--- Source data Enclosed Below ---

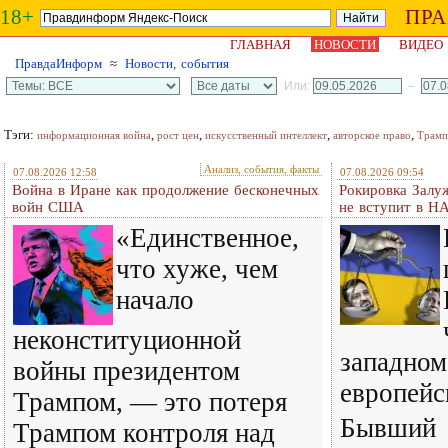
18+
ПР
ГЛАВНАЯ
НОВОСТИ
ВИДЕО
ПравдаИнформ
≈
Новости, события
Или:
–
Тэги:
,
,
,
,
информационная война
рост цен
искусственный интеллект
авторское право
Трамп
Анализ, события, факты
07.08.2026 12:58
07.08.2026 09:54
Война в Иране как продолжение бесконечных
Рокировка Залу
войн США
не вступит в Н
«Единственное,
что хуже, чем
начало
неконституционной
западном
войны президентом
европейс
Трампом, — это потеря
Бывший
Трампом контроля над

--- End of Enclosed Source data ---

_Work request_
Rewrite the text read from the pictures in the entries above, changing "ГЛАВНАЯ" to "Главная" and leaving everything else as it is. Leave the pictures out of your answer.

_Exercise solution_
18+
ПР
Главная
НОВОСТИ
ВИДЕО
ПравдаИнформ
≈
Новости, события
Или:
–
Тэги:
,
,
,
,
информационная война
рост цен
искусственный интеллект
авторское право
Трамп
Анализ, события, факты
07.08.2026 12:58
07.08.2026 09:54
Война в Иране как продолжение бесконечных
Рокировка Залу
войн США
не вступит в Н
«Единственное,
что хуже, чем
начало
неконституционной
западном
войны президентом
европейс
Трампом, — это потеря
Бывший
Трампом контроля над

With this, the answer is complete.